A fourth test of credibility is that revenue projections should be in line with the economic assumptions. This has not always been the case in Ontario budgets and until this budget, so little detail was given on the revenue forecast that it was difficult to judge. The presentation of the revenue outlook in Ontario’s 2015 budget is the most transparent to date from this province and perhaps from any other Canadian jurisdiction. This bolsters credibility.

Fifth, spending increases must be modest. The average increase until 2017-18 is 1.3 per cent per annum. With population increasing around 1 per cent per year, this is only a very slight rise in per capita spending, and if calculated in after-inflation per capita terms it works out to a decline of almost 2 per cent per year. The maintenance of such a low rate of spending growth since 2011 is quite frugal. Indeed, the duration of spending austerity would be more than double that during the belt tightening of Mike Harris’ government and the intensity and duration would be more reminiscent of the infamous 1990s fiscal consolidation charges of Roy Romanow’s Saskatchewan and Ralph Klein’s Alberta.

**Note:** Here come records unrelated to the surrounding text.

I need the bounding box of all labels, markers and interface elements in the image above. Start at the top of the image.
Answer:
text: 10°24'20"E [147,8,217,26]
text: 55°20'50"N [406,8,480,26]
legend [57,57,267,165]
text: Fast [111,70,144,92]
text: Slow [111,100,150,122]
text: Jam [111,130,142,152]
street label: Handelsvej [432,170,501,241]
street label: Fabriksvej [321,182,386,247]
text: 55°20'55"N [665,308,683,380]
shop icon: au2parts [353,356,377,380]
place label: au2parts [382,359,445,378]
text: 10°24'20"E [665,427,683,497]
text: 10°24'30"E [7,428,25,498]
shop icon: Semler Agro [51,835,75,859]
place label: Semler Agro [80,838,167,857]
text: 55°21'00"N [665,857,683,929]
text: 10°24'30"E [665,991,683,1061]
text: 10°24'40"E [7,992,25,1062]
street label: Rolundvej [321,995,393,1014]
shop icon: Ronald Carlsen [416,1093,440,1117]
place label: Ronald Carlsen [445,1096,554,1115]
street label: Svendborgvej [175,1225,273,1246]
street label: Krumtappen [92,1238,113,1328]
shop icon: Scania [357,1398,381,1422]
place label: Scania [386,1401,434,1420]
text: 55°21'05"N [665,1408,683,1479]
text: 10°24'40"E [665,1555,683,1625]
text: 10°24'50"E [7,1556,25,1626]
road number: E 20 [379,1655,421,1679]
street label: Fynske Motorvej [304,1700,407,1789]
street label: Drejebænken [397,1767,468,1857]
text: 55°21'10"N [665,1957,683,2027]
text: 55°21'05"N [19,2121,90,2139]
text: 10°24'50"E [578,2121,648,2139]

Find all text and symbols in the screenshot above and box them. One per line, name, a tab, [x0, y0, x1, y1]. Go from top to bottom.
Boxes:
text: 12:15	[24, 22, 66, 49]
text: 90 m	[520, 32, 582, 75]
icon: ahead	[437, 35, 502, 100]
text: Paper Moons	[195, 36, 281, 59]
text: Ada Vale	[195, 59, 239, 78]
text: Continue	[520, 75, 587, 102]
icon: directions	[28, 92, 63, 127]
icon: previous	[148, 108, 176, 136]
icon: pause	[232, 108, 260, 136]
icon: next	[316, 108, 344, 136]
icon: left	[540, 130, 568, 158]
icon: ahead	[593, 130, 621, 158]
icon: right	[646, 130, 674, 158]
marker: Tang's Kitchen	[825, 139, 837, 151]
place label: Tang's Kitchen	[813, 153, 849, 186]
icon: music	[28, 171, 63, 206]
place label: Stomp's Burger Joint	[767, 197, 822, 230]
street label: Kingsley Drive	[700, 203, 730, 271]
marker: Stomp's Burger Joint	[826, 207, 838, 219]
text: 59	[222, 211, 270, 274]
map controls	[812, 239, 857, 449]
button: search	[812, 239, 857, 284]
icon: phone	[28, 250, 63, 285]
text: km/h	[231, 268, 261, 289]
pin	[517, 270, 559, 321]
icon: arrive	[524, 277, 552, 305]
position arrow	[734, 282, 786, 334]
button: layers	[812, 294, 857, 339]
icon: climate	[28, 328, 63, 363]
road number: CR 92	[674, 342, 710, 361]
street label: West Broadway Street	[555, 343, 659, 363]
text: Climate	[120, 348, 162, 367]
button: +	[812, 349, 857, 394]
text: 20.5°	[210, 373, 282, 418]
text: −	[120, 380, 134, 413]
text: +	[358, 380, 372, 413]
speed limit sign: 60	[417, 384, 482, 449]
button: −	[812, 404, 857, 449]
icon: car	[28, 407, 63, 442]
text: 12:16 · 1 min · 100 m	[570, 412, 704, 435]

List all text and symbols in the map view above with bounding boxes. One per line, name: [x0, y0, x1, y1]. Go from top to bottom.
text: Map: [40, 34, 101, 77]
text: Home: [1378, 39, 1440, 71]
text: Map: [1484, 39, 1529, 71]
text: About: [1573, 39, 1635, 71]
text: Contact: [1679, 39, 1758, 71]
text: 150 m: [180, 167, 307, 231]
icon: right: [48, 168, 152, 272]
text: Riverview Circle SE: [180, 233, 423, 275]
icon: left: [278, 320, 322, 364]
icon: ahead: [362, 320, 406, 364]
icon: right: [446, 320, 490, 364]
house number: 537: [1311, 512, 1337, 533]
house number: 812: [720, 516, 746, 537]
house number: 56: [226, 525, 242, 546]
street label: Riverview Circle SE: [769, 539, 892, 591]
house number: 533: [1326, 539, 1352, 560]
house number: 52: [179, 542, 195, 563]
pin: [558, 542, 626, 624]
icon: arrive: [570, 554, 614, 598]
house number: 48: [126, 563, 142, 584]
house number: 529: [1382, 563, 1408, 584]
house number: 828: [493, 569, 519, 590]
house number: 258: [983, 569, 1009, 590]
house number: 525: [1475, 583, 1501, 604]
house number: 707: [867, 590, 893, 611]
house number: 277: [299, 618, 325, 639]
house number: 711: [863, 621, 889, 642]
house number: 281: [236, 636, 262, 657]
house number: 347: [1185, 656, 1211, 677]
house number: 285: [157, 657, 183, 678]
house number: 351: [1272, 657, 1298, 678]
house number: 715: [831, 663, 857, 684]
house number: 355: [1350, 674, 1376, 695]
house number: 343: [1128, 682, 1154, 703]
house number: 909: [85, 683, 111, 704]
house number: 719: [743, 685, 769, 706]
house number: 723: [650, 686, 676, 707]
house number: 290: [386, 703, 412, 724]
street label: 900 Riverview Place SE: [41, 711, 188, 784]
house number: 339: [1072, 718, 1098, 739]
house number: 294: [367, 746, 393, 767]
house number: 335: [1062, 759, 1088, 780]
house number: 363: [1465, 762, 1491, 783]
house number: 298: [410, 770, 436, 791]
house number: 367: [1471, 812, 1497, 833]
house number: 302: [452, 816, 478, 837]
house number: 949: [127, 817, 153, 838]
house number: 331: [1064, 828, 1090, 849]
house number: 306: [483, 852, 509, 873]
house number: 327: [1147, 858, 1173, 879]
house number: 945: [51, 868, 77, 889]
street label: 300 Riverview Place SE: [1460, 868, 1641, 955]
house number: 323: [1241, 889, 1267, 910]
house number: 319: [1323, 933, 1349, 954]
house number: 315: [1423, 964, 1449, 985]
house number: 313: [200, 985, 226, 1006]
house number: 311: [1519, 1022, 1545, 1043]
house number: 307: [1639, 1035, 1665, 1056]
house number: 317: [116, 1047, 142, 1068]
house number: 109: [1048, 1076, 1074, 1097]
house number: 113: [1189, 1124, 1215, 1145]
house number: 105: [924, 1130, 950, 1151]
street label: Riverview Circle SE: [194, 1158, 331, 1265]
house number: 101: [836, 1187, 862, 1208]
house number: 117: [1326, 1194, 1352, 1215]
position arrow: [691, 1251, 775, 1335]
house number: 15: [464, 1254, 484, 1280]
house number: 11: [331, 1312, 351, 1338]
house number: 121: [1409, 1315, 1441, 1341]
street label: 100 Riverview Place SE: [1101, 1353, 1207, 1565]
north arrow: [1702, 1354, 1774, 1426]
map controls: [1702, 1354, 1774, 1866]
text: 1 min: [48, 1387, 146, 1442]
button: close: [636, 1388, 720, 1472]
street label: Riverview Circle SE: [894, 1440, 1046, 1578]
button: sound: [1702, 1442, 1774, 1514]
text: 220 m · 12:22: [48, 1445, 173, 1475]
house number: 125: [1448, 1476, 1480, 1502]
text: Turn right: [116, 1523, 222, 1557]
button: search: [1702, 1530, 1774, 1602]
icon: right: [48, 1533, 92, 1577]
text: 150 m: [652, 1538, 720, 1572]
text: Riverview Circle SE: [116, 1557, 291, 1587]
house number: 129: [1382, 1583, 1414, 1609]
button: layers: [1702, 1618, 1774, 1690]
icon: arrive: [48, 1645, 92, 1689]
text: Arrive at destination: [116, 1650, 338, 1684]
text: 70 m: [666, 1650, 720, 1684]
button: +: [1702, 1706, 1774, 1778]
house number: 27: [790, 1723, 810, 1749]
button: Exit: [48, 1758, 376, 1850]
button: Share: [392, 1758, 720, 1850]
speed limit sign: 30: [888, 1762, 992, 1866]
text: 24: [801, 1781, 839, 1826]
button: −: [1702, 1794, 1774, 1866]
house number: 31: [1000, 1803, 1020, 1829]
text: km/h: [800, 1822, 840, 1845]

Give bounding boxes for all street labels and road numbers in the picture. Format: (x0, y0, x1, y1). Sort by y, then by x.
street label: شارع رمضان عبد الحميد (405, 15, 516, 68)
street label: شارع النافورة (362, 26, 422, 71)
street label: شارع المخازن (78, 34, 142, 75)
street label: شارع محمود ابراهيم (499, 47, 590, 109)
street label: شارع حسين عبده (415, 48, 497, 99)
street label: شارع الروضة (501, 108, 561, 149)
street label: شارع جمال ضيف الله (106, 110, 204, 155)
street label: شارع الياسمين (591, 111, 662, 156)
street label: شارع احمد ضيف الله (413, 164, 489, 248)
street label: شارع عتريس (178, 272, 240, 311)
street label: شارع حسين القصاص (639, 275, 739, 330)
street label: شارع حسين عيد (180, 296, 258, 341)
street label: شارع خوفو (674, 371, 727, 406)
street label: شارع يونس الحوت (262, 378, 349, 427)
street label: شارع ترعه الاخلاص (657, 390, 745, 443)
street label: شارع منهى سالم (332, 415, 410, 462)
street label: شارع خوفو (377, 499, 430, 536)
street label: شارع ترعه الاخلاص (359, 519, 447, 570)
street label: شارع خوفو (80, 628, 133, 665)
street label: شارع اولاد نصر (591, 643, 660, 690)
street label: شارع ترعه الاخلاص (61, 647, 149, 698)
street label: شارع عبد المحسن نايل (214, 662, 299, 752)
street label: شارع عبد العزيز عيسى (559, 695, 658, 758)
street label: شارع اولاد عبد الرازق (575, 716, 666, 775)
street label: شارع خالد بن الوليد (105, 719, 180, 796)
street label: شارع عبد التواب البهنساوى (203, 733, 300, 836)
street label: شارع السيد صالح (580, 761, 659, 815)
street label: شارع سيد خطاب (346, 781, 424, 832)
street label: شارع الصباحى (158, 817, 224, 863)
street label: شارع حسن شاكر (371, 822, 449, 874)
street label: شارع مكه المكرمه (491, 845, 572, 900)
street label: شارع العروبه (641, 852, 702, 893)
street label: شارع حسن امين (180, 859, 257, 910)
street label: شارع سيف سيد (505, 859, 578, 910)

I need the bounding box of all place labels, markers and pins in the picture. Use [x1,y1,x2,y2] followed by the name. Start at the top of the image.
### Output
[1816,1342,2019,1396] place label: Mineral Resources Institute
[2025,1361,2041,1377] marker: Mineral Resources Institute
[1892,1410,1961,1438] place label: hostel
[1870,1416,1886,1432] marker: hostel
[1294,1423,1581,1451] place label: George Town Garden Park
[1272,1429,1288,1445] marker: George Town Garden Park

On the basis of these five tests the 2015 budget’s plan to restore fiscal balance by 2017-18 is credible. Interestingly for those who like to compare the government’s actions against the recommendations of the 2012 Commission on the Reform of Ontario’s Public Services, the balanced budget is derived by virtually the same revenue and spending numbers in the commission’s “preferred scenario”. There will no doubt still be sceptics. The lingering doubts might come because the fiscal consolidation effort doesn’t seem to be creating the same volume of noise as the efforts in the 1990s did. The Ontario government isn’t talking up the fiscal plan that much, relegating it to the latter parts of the budget documents. There have not been announcements of programs being cut left, right and center. Instead, the government says it is focusing on extracting savings from improving the efficiency of public services and holding the line on compensation. The 2012 commission saw tremendous potential for extracting savings while maintaining and even improving the quality of services by changing the way they were being delivered. The budget offers many examples of commission recommendations the government is following.

Success on the efficiency front cannot yet be tested however. If it works, then Ontario will succeed in staying fiscally balanced beyond 2017-18. If instead, the government is compressing spending without doing the underlying reforms then spending will explode, as it did after the fiscal consolidation effort of the 1990s. With the 2015 budget fiscal concerns can shift from the absence of a credible plan to balance the budget to whether comprehensive reforms are being done within spending. That is what will ultimately determine whether Ontario will experience enduring fiscal stability.